Las Vegas real estate market is a wild ride

As most people know, Las Vegas’ housing market was among the most volatile in the country the past decade, with wild prices and construction during the bubble and a near wipeout in the bust.

What most people don’t realize is how unpredictable it still is.

Since hitting bottom a few years ago, the market has changed directions several times, with soaring and slowing prices; investors buying in bulk and then backing out; a surge in overpriced listings; and rising and plunging new-home sales. What’s more, Gov. Brian Sandoval last year approved housing laws that contradict each other, and two hallmarks of the recession — foreclosures and underwater borrowers — have improved but remain among the worst nationally.

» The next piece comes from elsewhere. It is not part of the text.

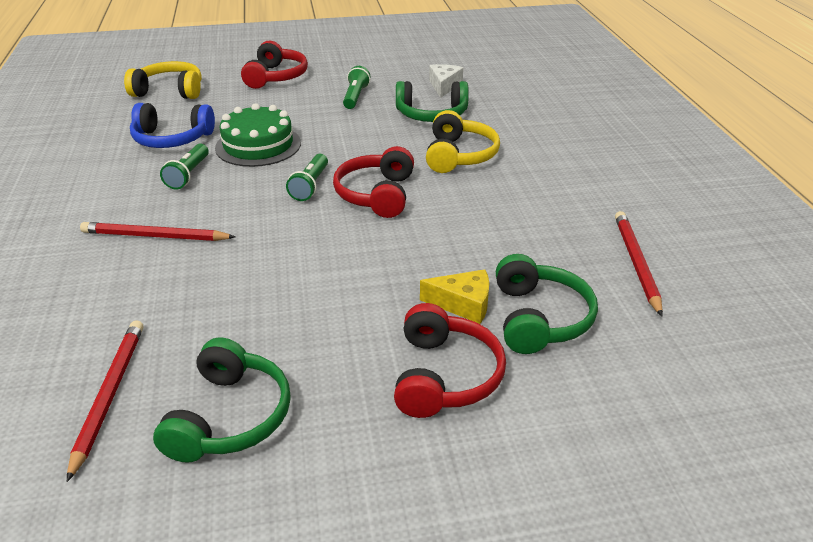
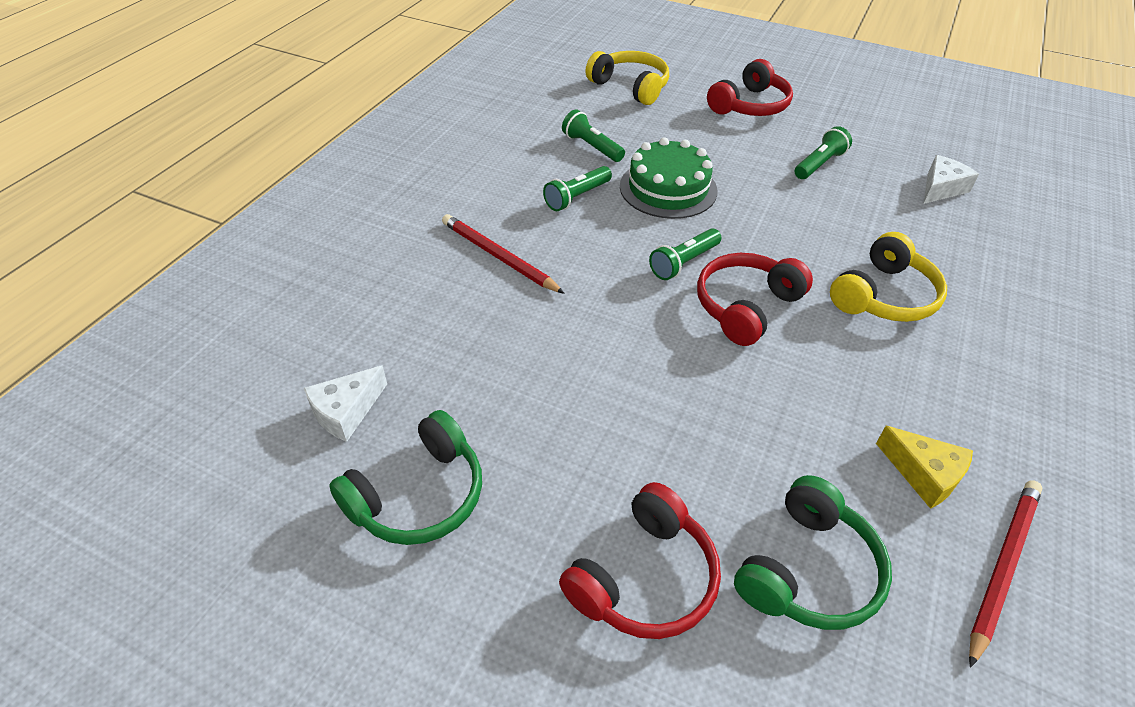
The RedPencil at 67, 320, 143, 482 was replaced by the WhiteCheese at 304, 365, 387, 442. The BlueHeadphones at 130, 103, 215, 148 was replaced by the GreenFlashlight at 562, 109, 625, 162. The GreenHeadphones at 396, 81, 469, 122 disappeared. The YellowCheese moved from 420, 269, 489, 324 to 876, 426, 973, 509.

Housing is a volatile business but seems more extreme in Las Vegas, with its long history of fast-paced construction, out-of-town investors and transient residents.

“It’s a crazy market,” Realty One Group agent Jim Brooks said.

The median sales price of used single-family homes peaked in mid-2006 at $315,000 and hit bottom in early 2012 at $118,000, according to the Greater Las Vegas Association of Realtors. Prices soared at one of the fastest rates nationally afterward, thanks largely to investors’ voracious appetite for cheap homes. They bought in bulk, sight unseen, to turn into rentals, and pulled the market out of the trash heap. A typical house now sells for about $200,000.

With fewer bargains out there, investors have been pulling back for months, while sellers, emboldened by the rebound, often list too high and get ignored by the shrinking number of buyers.

The homebuilding market, after recovering from the depths, is plunging again as would-be owners, saddled with financial woes and sticker shock, can’t pay developers’ rising prices. Builders have sold 23 percent fewer homes year-over-year, compared with a roughly 33 percent jump in 2013, Home Builders Research says.

Las Vegas’ notorious mortgage woes have eased, but banks still target delinquent borrowers more often here than in most states, and the share of upside-down homeowners is second-highest among major cities, recent reports say.

Meanwhile, Sandoval last year signed Senate Bill 321, the “Homeowner’s Bill of Rights,” which sought to make it easier for residents to avoid foreclosure. But he also signed Assembly Bill 300, which makes it easier for banks to seize homes.

When the dust settles and Las Vegas finally finds its housing equilibrium, we’ll be able to look back and try to explain it all. But for now, it might be best to keep your arms and legs inside the car because this roller coaster ride isn’t quite over.